▶ Problem statement: Write out exactly the lines below that run from the one containing "sneakers that's crazy" through the one containing "in a Muslim Mosque so", both included, with no other lines.

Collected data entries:
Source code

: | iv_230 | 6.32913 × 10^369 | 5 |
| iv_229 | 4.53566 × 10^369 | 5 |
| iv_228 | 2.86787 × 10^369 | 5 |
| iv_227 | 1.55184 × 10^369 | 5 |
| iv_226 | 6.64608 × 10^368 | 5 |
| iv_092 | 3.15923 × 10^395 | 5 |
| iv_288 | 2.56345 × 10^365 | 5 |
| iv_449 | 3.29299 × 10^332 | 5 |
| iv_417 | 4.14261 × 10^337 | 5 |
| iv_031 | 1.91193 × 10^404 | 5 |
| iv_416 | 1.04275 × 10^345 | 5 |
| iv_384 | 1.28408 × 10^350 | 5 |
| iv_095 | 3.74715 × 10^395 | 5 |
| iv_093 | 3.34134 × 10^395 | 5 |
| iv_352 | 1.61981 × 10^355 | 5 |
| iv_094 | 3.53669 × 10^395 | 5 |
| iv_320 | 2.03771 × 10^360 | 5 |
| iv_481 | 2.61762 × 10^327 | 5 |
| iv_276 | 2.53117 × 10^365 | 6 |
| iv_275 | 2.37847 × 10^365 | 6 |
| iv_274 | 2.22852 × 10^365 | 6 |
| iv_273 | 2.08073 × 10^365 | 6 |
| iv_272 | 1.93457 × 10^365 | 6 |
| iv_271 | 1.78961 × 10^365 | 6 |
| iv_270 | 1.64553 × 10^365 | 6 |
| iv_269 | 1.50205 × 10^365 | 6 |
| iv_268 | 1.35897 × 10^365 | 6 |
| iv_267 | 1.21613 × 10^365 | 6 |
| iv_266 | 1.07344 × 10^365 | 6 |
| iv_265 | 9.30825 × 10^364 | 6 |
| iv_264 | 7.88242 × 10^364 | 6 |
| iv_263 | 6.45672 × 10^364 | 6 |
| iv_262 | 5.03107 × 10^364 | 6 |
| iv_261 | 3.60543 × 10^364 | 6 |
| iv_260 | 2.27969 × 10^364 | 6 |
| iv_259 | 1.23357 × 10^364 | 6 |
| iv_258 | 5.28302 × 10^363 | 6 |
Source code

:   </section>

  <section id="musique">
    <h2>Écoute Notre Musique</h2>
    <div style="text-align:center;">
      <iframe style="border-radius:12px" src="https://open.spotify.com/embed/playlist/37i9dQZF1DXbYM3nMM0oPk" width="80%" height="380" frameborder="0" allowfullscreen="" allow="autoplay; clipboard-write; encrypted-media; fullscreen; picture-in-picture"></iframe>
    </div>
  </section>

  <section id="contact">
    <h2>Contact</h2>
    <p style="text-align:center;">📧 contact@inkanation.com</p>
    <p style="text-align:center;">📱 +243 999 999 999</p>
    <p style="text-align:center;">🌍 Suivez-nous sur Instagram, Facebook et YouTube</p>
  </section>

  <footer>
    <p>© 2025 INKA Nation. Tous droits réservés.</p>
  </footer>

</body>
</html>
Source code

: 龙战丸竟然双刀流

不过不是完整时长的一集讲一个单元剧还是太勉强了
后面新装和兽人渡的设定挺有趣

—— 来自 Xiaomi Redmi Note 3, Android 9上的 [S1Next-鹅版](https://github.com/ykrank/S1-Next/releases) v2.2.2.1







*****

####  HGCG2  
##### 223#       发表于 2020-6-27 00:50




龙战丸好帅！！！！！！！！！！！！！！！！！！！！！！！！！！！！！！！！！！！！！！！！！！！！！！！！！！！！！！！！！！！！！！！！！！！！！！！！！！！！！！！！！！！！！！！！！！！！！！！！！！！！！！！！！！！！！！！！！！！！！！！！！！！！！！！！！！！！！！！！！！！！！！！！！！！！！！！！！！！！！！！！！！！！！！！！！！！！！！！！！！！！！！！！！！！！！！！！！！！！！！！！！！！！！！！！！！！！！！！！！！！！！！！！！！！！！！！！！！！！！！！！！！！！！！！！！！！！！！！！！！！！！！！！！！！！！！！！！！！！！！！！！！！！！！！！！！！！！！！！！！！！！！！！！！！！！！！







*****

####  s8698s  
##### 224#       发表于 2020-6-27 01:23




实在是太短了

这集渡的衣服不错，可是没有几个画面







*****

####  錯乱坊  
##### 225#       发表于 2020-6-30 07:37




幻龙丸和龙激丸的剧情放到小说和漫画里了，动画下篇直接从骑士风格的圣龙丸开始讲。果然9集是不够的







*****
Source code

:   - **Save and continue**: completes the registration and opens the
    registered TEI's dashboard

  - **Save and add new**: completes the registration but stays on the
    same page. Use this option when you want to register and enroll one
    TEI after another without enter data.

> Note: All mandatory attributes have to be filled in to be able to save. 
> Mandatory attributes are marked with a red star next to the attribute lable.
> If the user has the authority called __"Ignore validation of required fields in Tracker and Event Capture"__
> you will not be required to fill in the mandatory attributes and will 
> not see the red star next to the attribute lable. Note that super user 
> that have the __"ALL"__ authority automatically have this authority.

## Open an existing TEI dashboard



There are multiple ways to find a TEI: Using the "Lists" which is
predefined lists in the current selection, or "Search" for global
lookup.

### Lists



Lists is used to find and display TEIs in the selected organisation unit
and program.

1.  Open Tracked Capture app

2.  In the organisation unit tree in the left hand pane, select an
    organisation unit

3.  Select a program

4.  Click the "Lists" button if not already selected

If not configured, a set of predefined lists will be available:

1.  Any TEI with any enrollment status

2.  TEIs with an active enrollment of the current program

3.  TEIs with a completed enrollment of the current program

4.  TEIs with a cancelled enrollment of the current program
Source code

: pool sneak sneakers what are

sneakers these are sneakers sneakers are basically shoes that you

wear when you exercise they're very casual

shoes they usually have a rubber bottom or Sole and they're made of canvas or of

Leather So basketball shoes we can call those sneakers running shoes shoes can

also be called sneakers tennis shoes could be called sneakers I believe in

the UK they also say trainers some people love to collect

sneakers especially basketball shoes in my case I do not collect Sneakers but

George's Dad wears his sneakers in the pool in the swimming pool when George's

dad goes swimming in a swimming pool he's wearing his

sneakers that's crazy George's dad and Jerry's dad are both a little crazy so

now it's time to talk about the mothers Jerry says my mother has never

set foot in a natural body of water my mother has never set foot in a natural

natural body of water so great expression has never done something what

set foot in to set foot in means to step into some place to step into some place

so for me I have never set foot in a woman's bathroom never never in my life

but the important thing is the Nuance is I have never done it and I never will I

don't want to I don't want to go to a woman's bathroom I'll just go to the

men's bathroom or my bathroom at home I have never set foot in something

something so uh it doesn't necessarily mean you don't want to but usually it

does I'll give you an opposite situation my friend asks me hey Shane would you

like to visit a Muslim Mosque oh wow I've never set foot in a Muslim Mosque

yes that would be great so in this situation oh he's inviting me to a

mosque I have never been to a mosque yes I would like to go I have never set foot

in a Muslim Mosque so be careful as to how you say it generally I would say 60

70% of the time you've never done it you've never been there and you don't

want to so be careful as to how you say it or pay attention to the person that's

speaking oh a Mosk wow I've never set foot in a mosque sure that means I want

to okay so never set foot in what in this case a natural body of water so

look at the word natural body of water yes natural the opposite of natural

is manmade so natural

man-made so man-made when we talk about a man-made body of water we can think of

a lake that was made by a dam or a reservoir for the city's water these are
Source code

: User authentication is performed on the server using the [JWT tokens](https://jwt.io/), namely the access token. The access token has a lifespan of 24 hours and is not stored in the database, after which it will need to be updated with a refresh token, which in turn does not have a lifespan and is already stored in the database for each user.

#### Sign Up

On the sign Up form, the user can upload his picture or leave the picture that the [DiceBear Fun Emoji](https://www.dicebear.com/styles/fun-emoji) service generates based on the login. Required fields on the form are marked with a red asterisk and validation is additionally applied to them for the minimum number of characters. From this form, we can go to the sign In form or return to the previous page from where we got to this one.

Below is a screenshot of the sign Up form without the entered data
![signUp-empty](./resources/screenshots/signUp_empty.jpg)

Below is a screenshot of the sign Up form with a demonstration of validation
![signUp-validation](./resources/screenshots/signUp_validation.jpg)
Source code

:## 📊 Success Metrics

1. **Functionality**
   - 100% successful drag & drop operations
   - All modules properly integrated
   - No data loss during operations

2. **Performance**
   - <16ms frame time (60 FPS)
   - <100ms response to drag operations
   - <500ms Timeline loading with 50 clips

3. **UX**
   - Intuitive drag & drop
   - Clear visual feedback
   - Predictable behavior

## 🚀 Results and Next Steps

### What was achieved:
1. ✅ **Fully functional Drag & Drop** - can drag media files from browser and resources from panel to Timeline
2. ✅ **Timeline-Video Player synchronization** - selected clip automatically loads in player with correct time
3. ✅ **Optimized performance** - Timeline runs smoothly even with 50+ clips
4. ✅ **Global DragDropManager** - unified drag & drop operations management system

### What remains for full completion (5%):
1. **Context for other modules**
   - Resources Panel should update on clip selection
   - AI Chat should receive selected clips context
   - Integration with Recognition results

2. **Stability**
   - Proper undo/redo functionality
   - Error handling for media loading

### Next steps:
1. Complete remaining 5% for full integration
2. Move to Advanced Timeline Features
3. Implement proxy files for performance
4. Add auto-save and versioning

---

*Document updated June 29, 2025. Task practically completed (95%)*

▶ Solution:
sneakers that's crazy George's dad and Jerry's dad are both a little crazy so

now it's time to talk about the mothers Jerry says my mother has never

set foot in a natural body of water my mother has never set foot in a natural

natural body of water so great expression has never done something what

set foot in to set foot in means to step into some place to step into some place

so for me I have never set foot in a woman's bathroom never never in my life

but the important thing is the Nuance is I have never done it and I never will I

don't want to I don't want to go to a woman's bathroom I'll just go to the

men's bathroom or my bathroom at home I have never set foot in something

something so uh it doesn't necessarily mean you don't want to but usually it

does I'll give you an opposite situation my friend asks me hey Shane would you

like to visit a Muslim Mosque oh wow I've never set foot in a Muslim Mosque

yes that would be great so in this situation oh he's inviting me to a

mosque I have never been to a mosque yes I would like to go I have never set foot

in a Muslim Mosque so be careful as to how you say it generally I would say 60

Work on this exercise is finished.